Une présence régulière et qualitative attire non seulement de nouveaux clients, mais aussi des partenaires et des talents. 

Google Ads : capitaliser sur les données accumulées 

Après plusieurs campagnes, la SAS dispose de données précieuses sur les comportements des utilisateurs. Ces informations permettent d’affiner les ciblages et d’optimiser les budgets publicitaires. 

Les campagnes de remarketing — visant les visiteurs déjà connus du site — deviennent particulièrement efficaces pour stimuler les reconversions et maintenir la visibilité de la marque. 

SEO : entretenir la position de leader 

Une fois le référencement bien établi, il faut le maintenir. La concurrence évolue, les algorithmes changent, et les contenus vieillissent. Une stratégie SEO de consolidation consiste à actualiser les articles, à diversifier les mots-clés et à renforcer le maillage interne. 

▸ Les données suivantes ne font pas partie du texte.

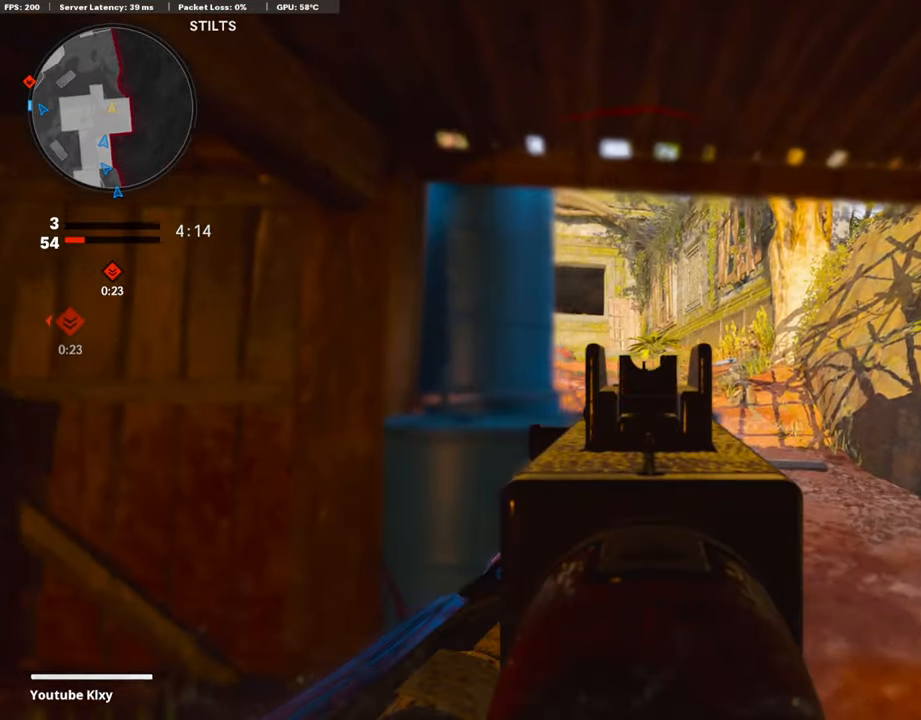
{"buttons": ["L1"], "left_stick": "right", "right_stick": "center", "events": [[101, "left_stick", "center"], [152, "right_stick", "center"], [202, "left_stick", "left"], [387, "left_stick", "center"], [471, "left_stick", "right"]]}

Par ailleurs, la création de contenus vidéo ou audio (podcasts, interviews, tutoriels) peut élargir l’audience et renforcer la notoriété de la société. 

Combiner les canaux pour une stratégie cohérente 

Les canaux digitaux ne doivent pas fonctionner en silos. La réussite d’une stratégie marketing repose sur la synergie entre LinkedIn, Google Ads, SEO et d’autres leviers comme l’e-mailing ou les relations presse. 

Un internaute peut découvrir la marque via une publicité, consulter son profil LinkedIn, lire un article de blog puis remplir un formulaire. Chaque canal contribue à une étape du parcours client. 

L’important est d’assurer une cohérence de ton, de message et d’identité visuelle à travers tous les supports.